Before the civil war in America, the black African people were treated as personal property and were subjected to all kind of injustice and discrimination. Slavery and discrimination, for instance, have brought severe miseries to Afro-Americans such as being treated as animals, losing their human rights, and subjecting to violence. But the real victims were the black African women, as these women had no position in society and were living the most pathetic and humiliating life.
Being a survivor of slavery, Baby Suggs has eight children but “four taken, four chased”. She spends her life working in the plantation and, when she is free from slavery, she decides to “lay it all down”. She preaches at “the Clearing” to other blacks but after seeing Sethe kill Beloved, she gives up. Her faith, her love, her imagination and her great big old heart began to collapse twenty-eight days after her daughter-in-law arrived. Other slaves have the same miserable experiences. Paul D has been put an iron bit in his mouth, chained together with forty-five slaves in Alfred, Georgia, and almost drowned in muddy water.
Stamp Paid is forced to share his wife Vashti with the slave owner. Halle goes insane at Sweet Home because he witnesses Sethe, being abused by schoolteacher and his two nephews. Sethe, the protagonist at Beloved, is whipped at Sweet Home, leaving the tree-form scars on ner back. However, these miserable experiences, given their traumatic characteristics, cannot be assimilated into the character’s personal history. Being unable to be discharged, the traumatic experiences fix on the characters’ psychic lives and disturb them thereafter.
In Beloved, at first, blacks are at the hands of white people and they are slave. They have not only “...been abused by white men...”, but also they begin to lose their humanity. Even, the black people aren’t given permission to learn writing and reading. It is clear that if blacks could write they should not be treated as animals”. The female characters in the novel, especially Baby Suggs is brave to mention the inhuman acts of white race in her community. “Those white things have taken all I had or dreamt,” she said, “and broke my heartstrings, too. There is no bad luck in the world but white folks”. Baby Suggs utterances help one to visualize the hardness of the black life in a racist surrounding.

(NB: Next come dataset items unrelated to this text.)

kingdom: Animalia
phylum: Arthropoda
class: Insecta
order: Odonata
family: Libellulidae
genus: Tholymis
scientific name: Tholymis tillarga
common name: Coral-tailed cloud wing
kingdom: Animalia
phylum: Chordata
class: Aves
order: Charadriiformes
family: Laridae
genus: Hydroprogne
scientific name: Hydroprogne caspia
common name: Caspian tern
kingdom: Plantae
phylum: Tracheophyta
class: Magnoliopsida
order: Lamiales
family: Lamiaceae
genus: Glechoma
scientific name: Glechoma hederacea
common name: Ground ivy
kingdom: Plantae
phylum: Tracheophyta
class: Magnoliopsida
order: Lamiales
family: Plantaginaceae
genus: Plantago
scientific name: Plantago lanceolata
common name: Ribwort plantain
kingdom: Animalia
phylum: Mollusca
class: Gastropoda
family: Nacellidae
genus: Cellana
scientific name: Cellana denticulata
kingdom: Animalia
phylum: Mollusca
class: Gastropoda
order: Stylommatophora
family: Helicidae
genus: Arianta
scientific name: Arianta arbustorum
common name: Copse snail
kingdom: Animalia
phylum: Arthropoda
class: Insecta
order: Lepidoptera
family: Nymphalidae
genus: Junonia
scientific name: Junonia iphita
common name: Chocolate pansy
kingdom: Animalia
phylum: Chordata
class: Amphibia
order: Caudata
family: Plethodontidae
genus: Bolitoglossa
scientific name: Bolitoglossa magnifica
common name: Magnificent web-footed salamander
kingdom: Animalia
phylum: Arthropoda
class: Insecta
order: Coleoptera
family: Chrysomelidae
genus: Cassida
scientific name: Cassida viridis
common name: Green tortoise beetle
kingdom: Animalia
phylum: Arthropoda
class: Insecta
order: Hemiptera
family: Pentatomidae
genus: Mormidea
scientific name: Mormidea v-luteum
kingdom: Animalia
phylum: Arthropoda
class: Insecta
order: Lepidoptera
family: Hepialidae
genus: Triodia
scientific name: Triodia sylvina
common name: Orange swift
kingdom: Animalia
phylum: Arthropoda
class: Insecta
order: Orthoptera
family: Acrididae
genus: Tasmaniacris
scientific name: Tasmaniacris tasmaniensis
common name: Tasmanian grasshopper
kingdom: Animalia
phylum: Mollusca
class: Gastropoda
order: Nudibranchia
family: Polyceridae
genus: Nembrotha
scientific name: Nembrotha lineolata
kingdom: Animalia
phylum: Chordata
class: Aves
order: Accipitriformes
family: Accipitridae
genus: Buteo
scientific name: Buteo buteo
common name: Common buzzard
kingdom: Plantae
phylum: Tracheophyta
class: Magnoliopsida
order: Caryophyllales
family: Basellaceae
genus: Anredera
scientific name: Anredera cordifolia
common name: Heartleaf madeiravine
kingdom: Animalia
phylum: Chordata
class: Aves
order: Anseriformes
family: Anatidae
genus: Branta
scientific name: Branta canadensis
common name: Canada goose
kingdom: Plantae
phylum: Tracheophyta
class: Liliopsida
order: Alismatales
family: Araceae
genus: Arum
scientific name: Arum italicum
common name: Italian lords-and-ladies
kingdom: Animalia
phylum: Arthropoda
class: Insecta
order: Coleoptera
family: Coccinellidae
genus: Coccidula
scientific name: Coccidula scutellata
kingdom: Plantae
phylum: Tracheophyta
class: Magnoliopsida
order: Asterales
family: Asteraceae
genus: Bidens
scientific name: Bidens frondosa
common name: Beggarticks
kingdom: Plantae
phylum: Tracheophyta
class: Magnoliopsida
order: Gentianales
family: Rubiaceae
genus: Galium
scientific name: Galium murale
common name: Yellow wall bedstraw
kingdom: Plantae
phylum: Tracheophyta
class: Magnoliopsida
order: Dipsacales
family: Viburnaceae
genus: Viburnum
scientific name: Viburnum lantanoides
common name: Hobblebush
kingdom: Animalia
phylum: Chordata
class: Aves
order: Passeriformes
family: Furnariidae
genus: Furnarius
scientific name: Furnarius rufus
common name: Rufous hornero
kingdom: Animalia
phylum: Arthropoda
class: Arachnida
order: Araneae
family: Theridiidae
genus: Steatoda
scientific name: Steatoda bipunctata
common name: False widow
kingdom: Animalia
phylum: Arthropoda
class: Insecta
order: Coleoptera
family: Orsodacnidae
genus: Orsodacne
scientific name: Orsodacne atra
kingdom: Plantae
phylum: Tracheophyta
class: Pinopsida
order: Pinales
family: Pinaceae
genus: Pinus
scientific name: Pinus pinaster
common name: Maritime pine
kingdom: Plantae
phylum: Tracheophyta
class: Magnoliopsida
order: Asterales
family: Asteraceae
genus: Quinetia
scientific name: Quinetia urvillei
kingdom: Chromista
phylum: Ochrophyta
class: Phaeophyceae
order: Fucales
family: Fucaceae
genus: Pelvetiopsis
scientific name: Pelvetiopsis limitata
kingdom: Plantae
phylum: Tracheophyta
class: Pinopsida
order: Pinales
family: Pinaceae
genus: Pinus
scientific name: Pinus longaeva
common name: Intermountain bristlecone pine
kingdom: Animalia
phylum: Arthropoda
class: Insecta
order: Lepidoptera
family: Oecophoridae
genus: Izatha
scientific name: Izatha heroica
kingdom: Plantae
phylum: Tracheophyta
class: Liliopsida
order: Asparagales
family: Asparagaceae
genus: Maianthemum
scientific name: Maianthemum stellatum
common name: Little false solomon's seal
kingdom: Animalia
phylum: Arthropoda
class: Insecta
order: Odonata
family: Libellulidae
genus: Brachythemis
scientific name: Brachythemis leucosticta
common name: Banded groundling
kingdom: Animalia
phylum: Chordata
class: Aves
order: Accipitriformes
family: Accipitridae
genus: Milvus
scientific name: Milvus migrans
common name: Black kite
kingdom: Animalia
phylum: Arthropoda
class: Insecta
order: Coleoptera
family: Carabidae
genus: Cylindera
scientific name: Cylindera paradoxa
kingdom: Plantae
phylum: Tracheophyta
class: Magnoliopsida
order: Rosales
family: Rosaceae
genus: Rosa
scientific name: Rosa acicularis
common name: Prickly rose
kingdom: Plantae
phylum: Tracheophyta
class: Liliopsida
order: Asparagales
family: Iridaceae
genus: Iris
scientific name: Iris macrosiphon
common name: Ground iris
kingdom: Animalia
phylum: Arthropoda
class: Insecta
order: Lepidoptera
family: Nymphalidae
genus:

In most parts of the novel, the racist thoughts and attitudes are displayed vividly. Knowing the truth that Sethe has killed her own baby daughter, Paul D insists to look over the newspaper pages. “Stamp Paid reluctantly shows Paul D the clipping from the newspaper concerning Sethe’s crime. Even so, the very fact that he has kept the clipping is significant”. Both of these characters know that if a black’s face is seen on papers, there should be an unusual event, since black race is ignored even in newspapers. To white people, Sethe’s act is seen as a “...private story”. In addition to this, there is a mystery meaning under this news. “The newspaper is the product of white society”. There is also an implication that the reason of Sethe’s behaviour is white race.